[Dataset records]
============================================================

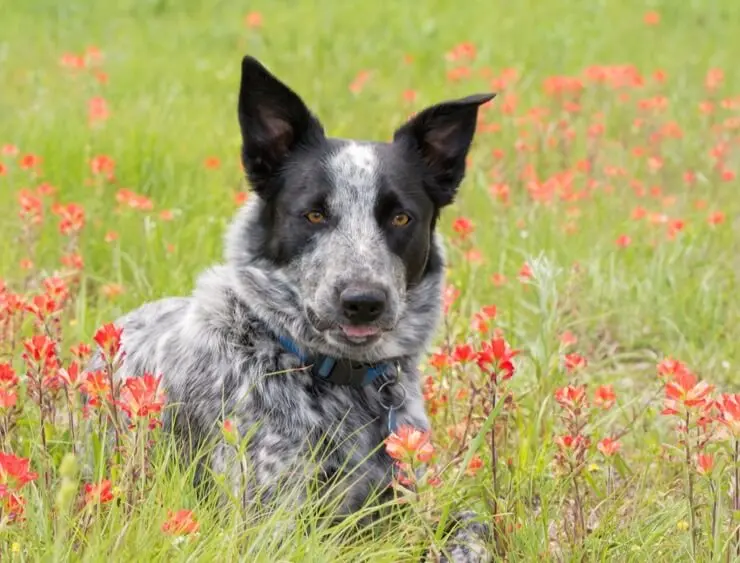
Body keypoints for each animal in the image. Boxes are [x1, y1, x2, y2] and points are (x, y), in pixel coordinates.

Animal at [97, 56, 492, 560]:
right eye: (314, 214)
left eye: (401, 217)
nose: (363, 302)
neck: (339, 380)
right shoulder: (271, 521)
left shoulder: (410, 494)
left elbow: (472, 523)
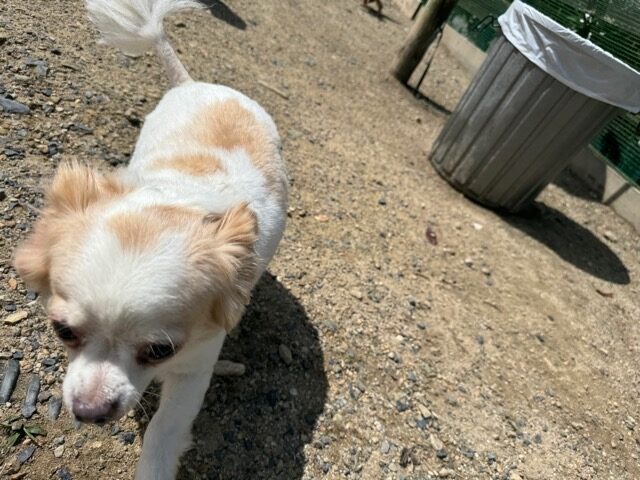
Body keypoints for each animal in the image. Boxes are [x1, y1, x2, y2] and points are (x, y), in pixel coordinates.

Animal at [12, 0, 287, 478]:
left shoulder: (196, 366)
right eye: (62, 330)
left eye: (160, 350)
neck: (176, 201)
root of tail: (195, 83)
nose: (90, 411)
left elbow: (165, 429)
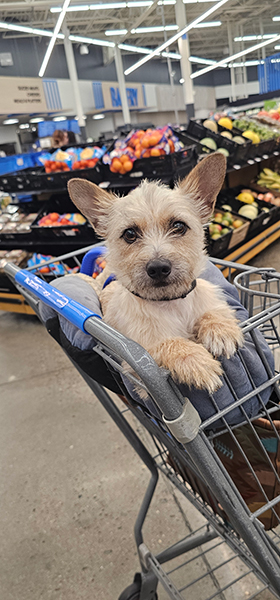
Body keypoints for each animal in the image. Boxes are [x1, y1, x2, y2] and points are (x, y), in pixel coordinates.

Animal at [68, 152, 243, 394]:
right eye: (129, 234)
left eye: (178, 226)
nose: (158, 267)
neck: (171, 302)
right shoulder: (136, 362)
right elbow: (165, 344)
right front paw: (195, 360)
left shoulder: (210, 301)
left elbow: (213, 312)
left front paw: (220, 330)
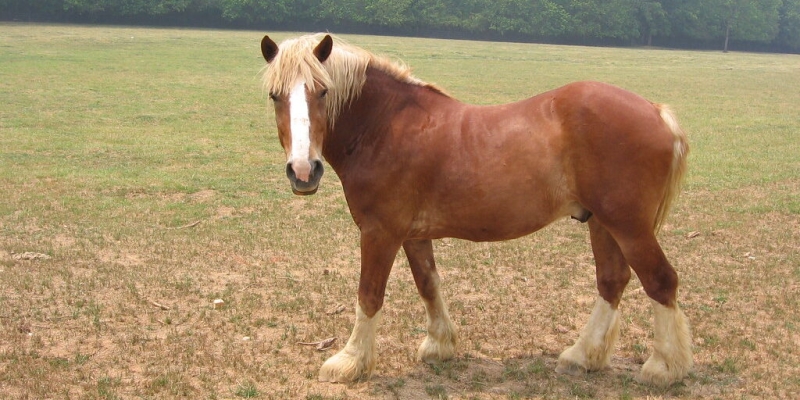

============================================================

> [What is being asked]: Give again, exactly as written above, each line from the one that has "neck: (176, 201)" to the one that has "left shoulder: (210, 301)", both included; omit the pictures.

> [Answer for this exercise]:
neck: (176, 201)
root of tail: (195, 83)
nose: (90, 411)
left elbow: (165, 429)
Body keypoints for each animal in the image. Boxes are [x1, y1, x2, y2] and points are (x, y), in pixel coordinates.

Animal at [68, 152, 243, 394]:
right eye: (129, 234)
left eye: (178, 226)
nose: (158, 267)
neck: (171, 302)
right shoulder: (136, 362)
right elbow: (165, 344)
right front paw: (195, 360)
left shoulder: (210, 301)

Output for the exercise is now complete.